Commençons par un paradoxe : la relique la plus précieuse du trésor de la cathédrale de Chartres ne figure pas dans sa nouvelle présentation ! La « Sancta Camisia », le voile que la Vierge aurait porté lors de l’Annonciation ou à la Nativité, reste exposée dans une chapelle du déambulatoire comme elle l’est de façon permanente depuis 2000. Le rectorat de la cathédrale a souhaité que cet objet de dévotion, de la part de nombreux pèlerins depuis le IXe siècle, demeure accessible au public.

Il faut dire que le trésor était fermé depuis vingt-quatre ans, pour cause d’humidité excessive. Un quart de siècle plus tard, il renaît dans un écrin à sa mesure et toujours fidèle à Notre-Dame. C’est une Vierge à l’enfant, sculpture du XVIe siècle au beau drapé conservant de larges traces de polychromie ancienne, qui accueille le visiteur dans la chapelle Saint-Piat.

Consigne ▸ Poursuivez le texte sur le trésor de la cathédrale de Chartres après sa dernière phrase. Les entrées ne sont pas requises pour mener à bien le travail.

Données extraites ▸

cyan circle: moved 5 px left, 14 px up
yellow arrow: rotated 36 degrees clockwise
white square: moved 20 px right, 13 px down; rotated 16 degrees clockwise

---

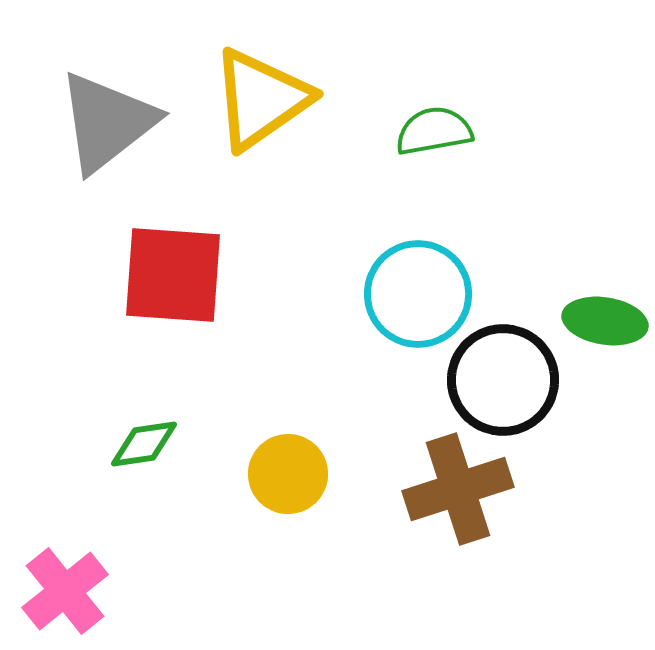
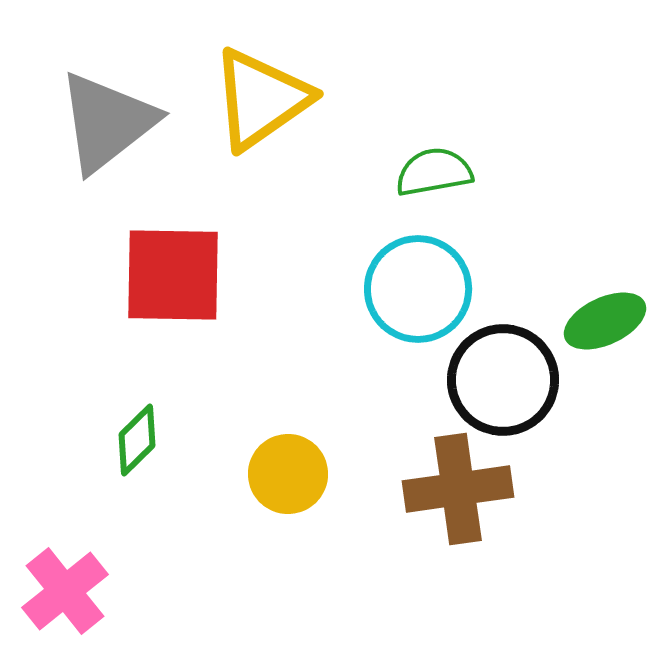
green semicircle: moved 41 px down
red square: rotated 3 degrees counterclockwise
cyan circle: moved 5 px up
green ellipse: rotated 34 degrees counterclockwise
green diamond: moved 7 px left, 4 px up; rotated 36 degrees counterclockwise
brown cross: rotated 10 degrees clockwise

Sortie produite ▸
Un trésor vivant

Située au chevet de la cathédrale, cette belle salle du XIVe siècle a fait l’objet d’une restauration soignée pendant sept ans. Elle est ornée de vitraux au dessin très expressif d’époque, mais aussi des XVe, XVI et XXe siècles, que l’on peut admirer de plus près depuis une tribune créée à l’occasion du chantier. Une galerie haute qui donne aussi accès à deux tourelles où sont exposées des pièces fragiles, comme ce tissu liturgique rouge ne supportant pas une exposition prolongée à la lumière. Un ornement d’ailleurs employé lors du pèlerinage annuel.

Car certaines des pièces continuent à servir pour des cérémonies religieuses. Ainsi du magnifique tabernacle de Saint-Aignan du XIIIe siècle, rarissime châsse d’émaillerie limousine présentant sur sa façade une étonnante Descente du Saint-Esprit, deux mains dorées dont partent des raies de peinture rouge, sur les Apôtres. D’autres très beaux objets liturgiques du XXe siècle, signés de l’orfèvre Goudji, sont utilisés dans le même cadre par les prêtres comme, lors de la Semaine sainte, cette colombe eucharistique argentée aux formes épurées.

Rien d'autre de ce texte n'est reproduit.